Thursday, April 18, 2024

Teen Writes ‘#BlackLivesMatter’ 100 Times on College Application, Gets Accepted to Stanford

Ziad Ahmed
Ziad Ahmed

*A New Jersey teenager was accepted to Stanford University after he answered one of the questions by writing #BlackLivesMatter 100 times.

Answering the query, “What matters to you, and why?” high school senior Ziad Ahmed could only think of one answer, and wrote it over and over and over again.

On Friday, Ahmed received his acceptance letter from Stanford.

“I was actually stunned when I opened the update and saw that I was admitted,” Ahmed said in an email to journalists at Mic. “I didn’t think I would get admitted to Stanford at all, but it’s quite refreshing to see that they view my unapologetic activism as an asset rather than a liability.”

On Saturday, Ahmed posted his essay and acceptance letter onto Twitter with the hashtag #BlackLivesMatter.


“My unapologetic progressivism is a central part of my identity, and I wanted that to be represented adequately in my application,” said Ahmed, who is Bangladeshi-American.

“As an ally of the black community though, it is my duty to speak up in regards to the injustice, and while this was not a form of ‘activism‘ as it was simply an answer in a college application,” he continued. “I wanted to make a statement.”

According to Mic, the teenager has been a strong activist and has a stellar resume, which most likely also led to his acceptance. He has been invited to the White House Iftar dinner and was recognized as a Muslim-American change-maker under the Obama administration. In 2016, he interned for Hillary Clinton’s campaign, and in 2015, he gave a Ted Talk in Panama discussing the stereotypes facing young Muslim teens.

The publication reported that Ahmed was also accepted to Yale University and Princeton University.

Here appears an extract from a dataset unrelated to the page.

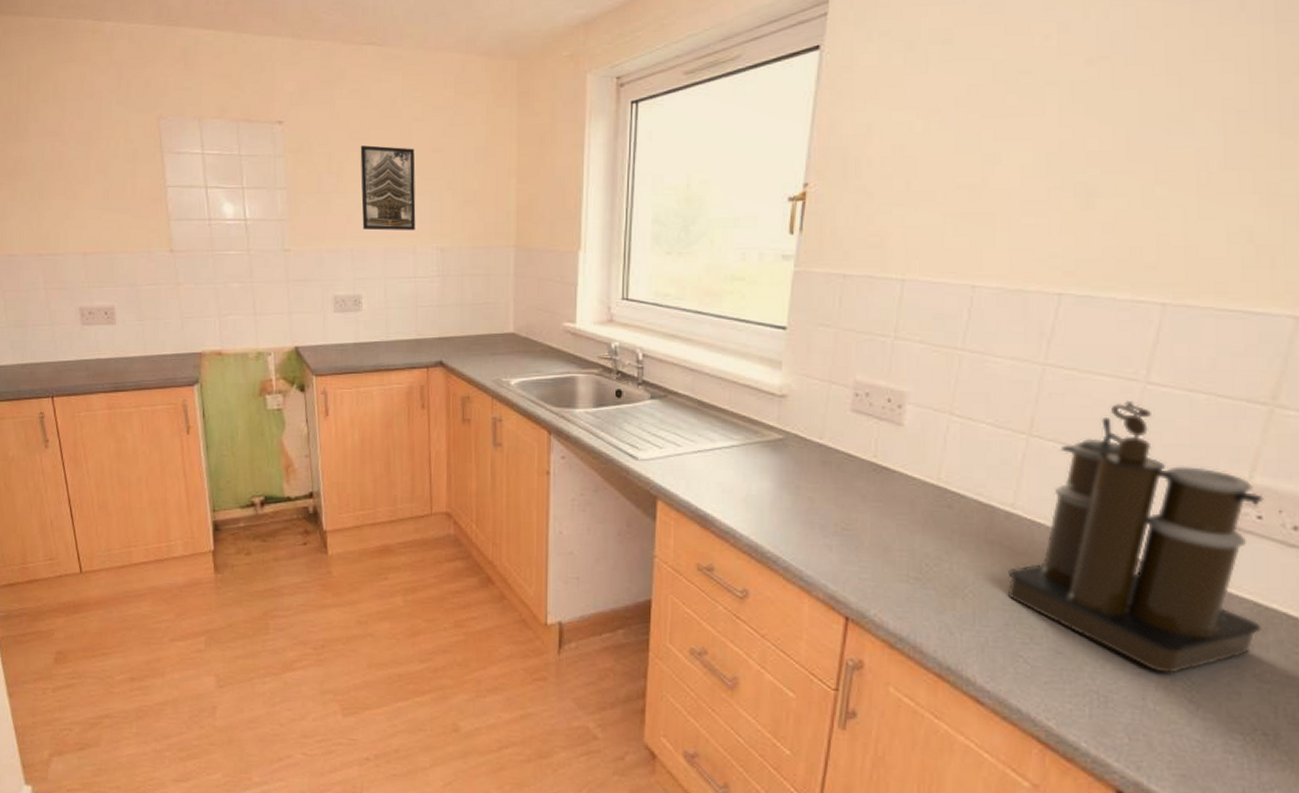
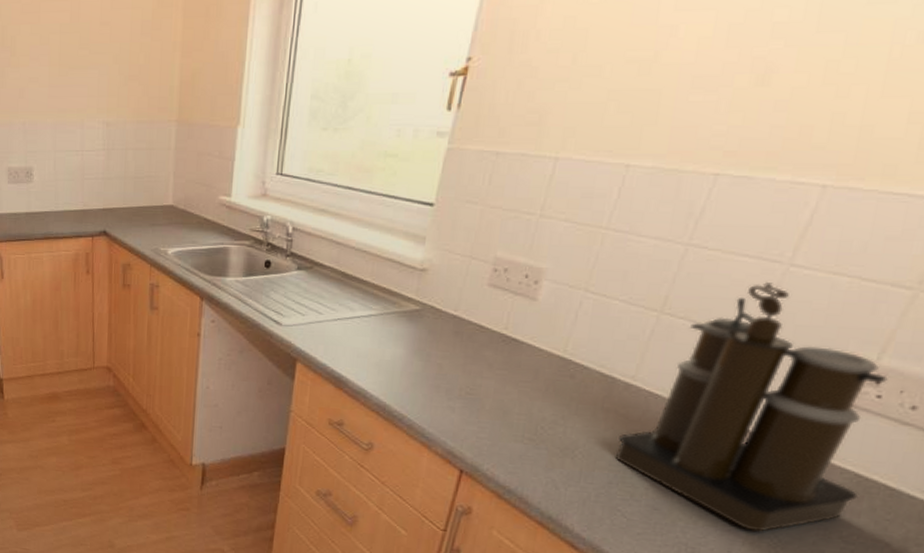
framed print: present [360,145,416,231] -> none [31,18,84,105]

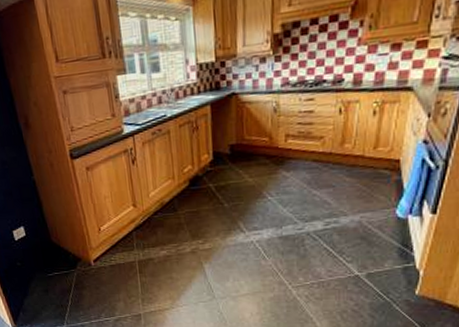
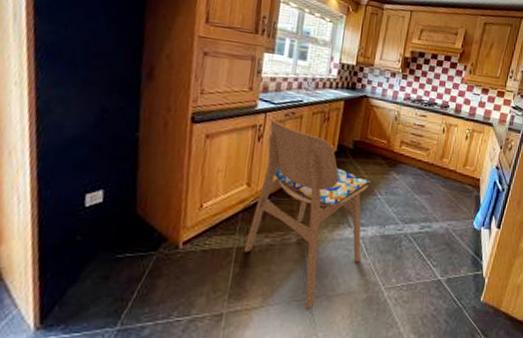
dining chair: none [139,141,260,309] -> present [244,120,370,310]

“The insistence on an explanation is inherently dehumanizing,” Ahmed said about not needing to explain the hashtag in his application. “Black lives have been explicitly and implicitly told they don’t matter for centuries, and as a society — it is our responsibility to scream that black lives matter because it is not to say that all lives do not matter, but it is to say that black lives have been attacked for so long, and that we must empower through language, perspective, and action.”

On Tuesday, he tweeted, “Also, it’s important to note that this response was one answer on one application. Not my college essay or etc. There’s a lot more to it.”